Soul Searching Navigator. 国際コーチング連盟認定プロフェッショナコーチ(英語)。博士/名誉教授。外交官、国連職員、国際NGOディレクター、大学教員を歴任。イスラエルに4年、米国ニューヨークに3年在勤。

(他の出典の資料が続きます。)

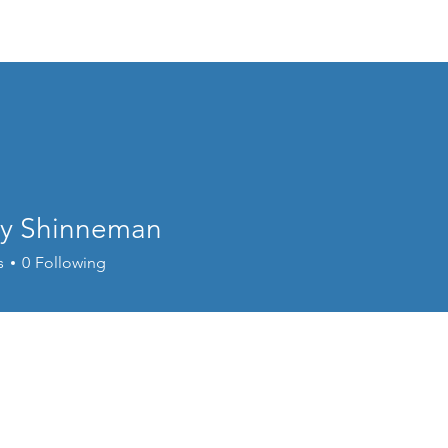
About Us
The Greenhouse
Save the
ey Shinneman
s
0
Following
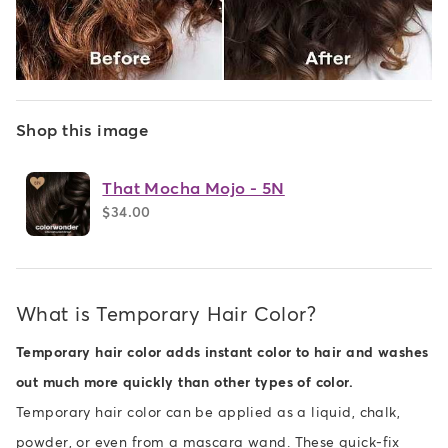
Shop this image
That Mocha Mojo - 5N
$34.00
What is Temporary Hair Color?
Temporary hair color adds instant color to hair and washes
out much more quickly than other types of color.
Temporary hair color can be applied as a liquid, chalk,
powder, or even from a mascara wand. These quick-fix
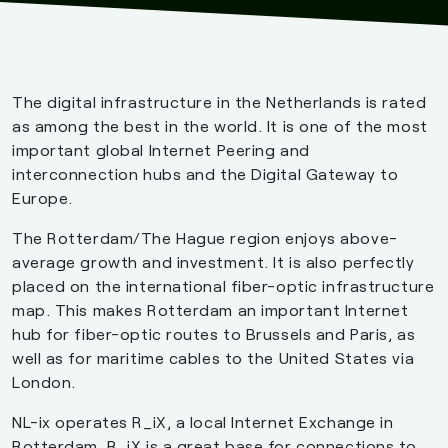
The digital infrastructure in the Netherlands is rated
as among the best in the world. It is one of the most
important global Internet Peering and
interconnection hubs and the Digital Gateway to
Europe.
The Rotterdam/The Hague region enjoys above-
average growth and investment. It is also perfectly
placed on the international fiber-optic infrastructure
map. This makes Rotterdam an important Internet
hub for fiber-optic routes to Brussels and Paris, as
well as for maritime cables to the United States via
London.
NL-ix operates R_iX, a local Internet Exchange in
Rotterdam. R_iX is a great base for connections to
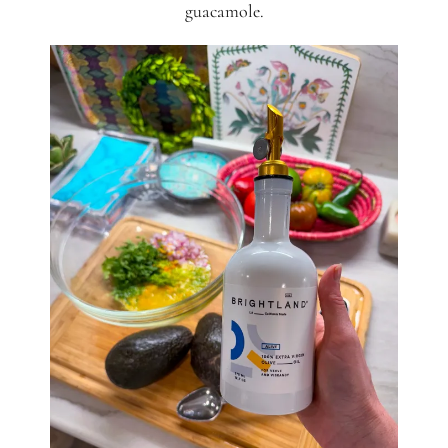
guacamole.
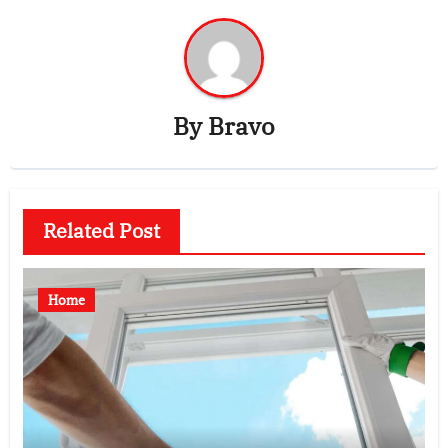
By
Bravo
Related Post
Home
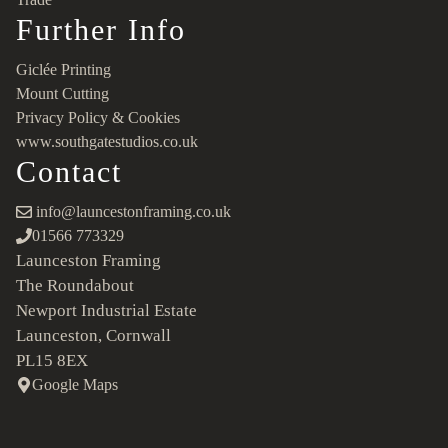
Further Info
Giclée Printing
Mount Cutting
Privacy Policy & Cookies
www.southgatestudios.co.uk
Contact
info@launcestonframing.co.uk
01566 773329
Launceston Framing
The Roundabout
Newport Industrial Estate
Launceston, Cornwall
PL15 8EX
Google Maps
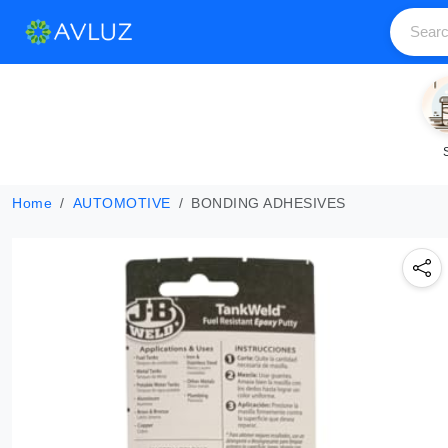
Home
AUTOMOTIVE
BONDING ADHESIVES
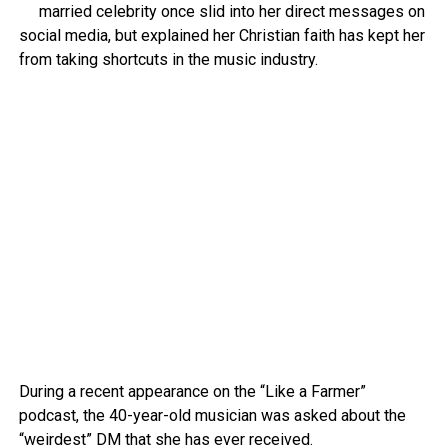
married celebrity once slid into her direct messages on
social media, but explained her Christian faith has kept her
from taking shortcuts in the music industry.
During a recent appearance on the “Like a Farmer”
podcast, the 40-year-old musician was asked about the
“weirdest” DM that she has ever received.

主著『世界人権論序説』(藤原書店、2017年)。

榎本武揚による「招魂之碑」を、千葉県君津市の鹿野山(かのうざん)でウォーキング中に見つけました。

榎本武揚は、元新選組副長の土方歳三とともに五稜郭で新政府軍と戦った旧幕府軍の中心人物。
その後、新政府に出仕し、日本の近代化に尽くした人物です。

この碑文は、新政府軍と旧幕府軍の戦いのなかで命を落とし、十分な弔いも受けられなかった人々に対する慰霊が目的。

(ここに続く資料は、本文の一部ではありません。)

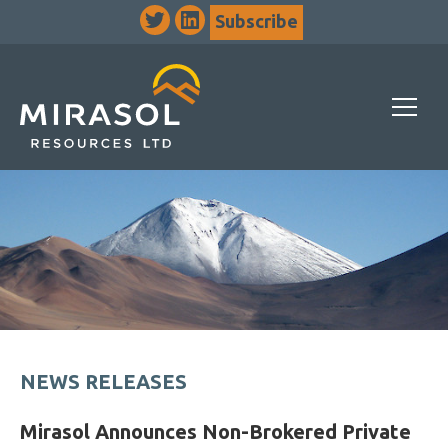
Subscribe
NEWS RELEASES
Mirasol Announces Non-Brokered Private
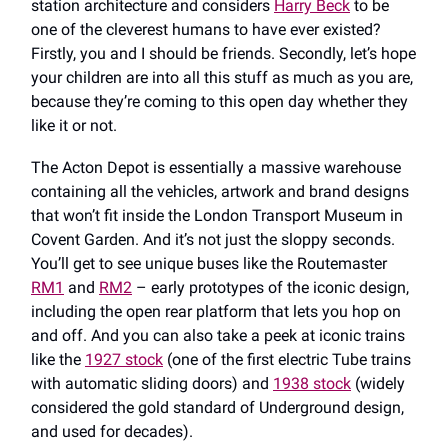
station architecture and considers
Harry Beck
to be
one of the cleverest humans to have ever existed?
Firstly, you and I should be friends. Secondly, let’s hope
your children are into all this stuff as much as you are,
because they’re coming to this open day whether they
like it or not.
The Acton Depot is essentially a massive warehouse
containing all the vehicles, artwork and brand designs
that won’t fit inside the London Transport Museum in
Covent Garden. And it’s not just the sloppy seconds.
You’ll get to see unique buses like the Routemaster
RM1
and
RM2
– early prototypes of the iconic design,
including the open rear platform that lets you hop on
and off. And you can also take a peek at iconic trains
like the
1927 stock
(one of the first electric Tube trains
with automatic sliding doors) and
1938 stock
(widely
considered the gold standard of Underground design,
and used for decades).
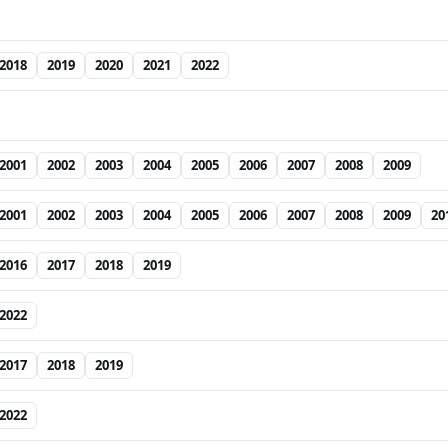
2018
2019
2020
2021
2022
2001
2002
2003
2004
2005
2006
2007
2008
2009
2001
2002
2003
2004
2005
2006
2007
2008
2009
20
2016
2017
2018
2019
2022
2017
2018
2019
2022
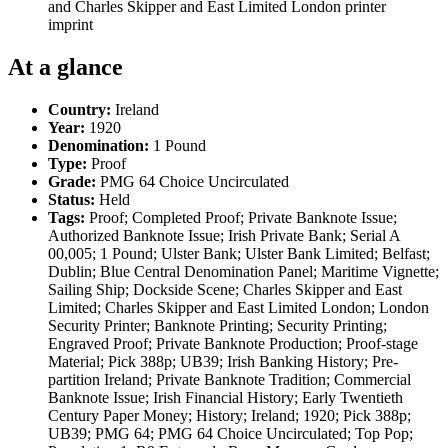
and Charles Skipper and East Limited London printer
imprint
At a glance
Country:
Ireland
Year:
1920
Denomination:
1 Pound
Type:
Proof
Grade:
PMG 64 Choice Uncirculated
Status:
Held
Tags:
Proof; Completed Proof; Private Banknote Issue;
Authorized Banknote Issue; Irish Private Bank; Serial A
00,005; 1 Pound; Ulster Bank; Ulster Bank Limited; Belfast;
Dublin; Blue Central Denomination Panel; Maritime Vignette;
Sailing Ship; Dockside Scene; Charles Skipper and East
Limited; Charles Skipper and East Limited London; London
Security Printer; Banknote Printing; Security Printing;
Engraved Proof; Private Banknote Production; Proof-stage
Material; Pick 388p; UB39; Irish Banking History; Pre-
partition Ireland; Private Banknote Tradition; Commercial
Banknote Issue; Irish Financial History; Early Twentieth
Century Paper Money; History; Ireland; 1920; Pick 388p;
UB39; PMG 64; PMG 64 Choice Uncirculated; Top Pop;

当念往事、而知和平之可貴(過去の出来事を思い起こし、平和というものがどれほど尊いかを知るべきである)という最後の一節に激動の時代に生きた榎本武揚の想いがこもっているを感じました。



招魂之碑者、戊辰役以来、殉難之士、累年未有顕祭者多
この招魂碑というのは、戊辰戦争以来、戦争で命を落とした人々の中で、長年にわたり、正式に弔われることのなかった人々が多く存在するために建てたものである。

或死於戦陣、或斃於疾病、其数不可勝計
ある者は戦場で戦死し、
ある者は戦後に病に倒れ、
その数はとても数えきれるものではない。

国家草創之際、事変繁多、名籍散逸、遂使幽魂無所帰依
国家が新しく形づくられる激動の時代に、
事件や混乱があまりにも多く、
記録や名簿も散逸してしまい、
その結果、彼らの魂は拠り所を失ったままとなった。

是以、為之建碑、招其魂而慰其霊
そこで、彼らのためにこの碑を建て、
その魂を招き寄せ、霊を慰めようとするのである。

不問其属於何党、亦不論其是非功過
それがどの陣営に属していたかは問わない。
また、その行為が正しかったか誤っていたか、
功績があったかどうかも論じない。

但以一命殞於時運、可哀可悼而已
ただ、時代の流れの中で一つの命を失った、
そのこと自体を、哀れみ、悼むのみである。

 

後之来者、其登斯碑之前、当念往事、而知和平之可貴
後の世にこの碑を訪れる者は、
ここに立つとき、過去の出来事を思い起こし、
平和というものがどれほど尊いかを知るべきである。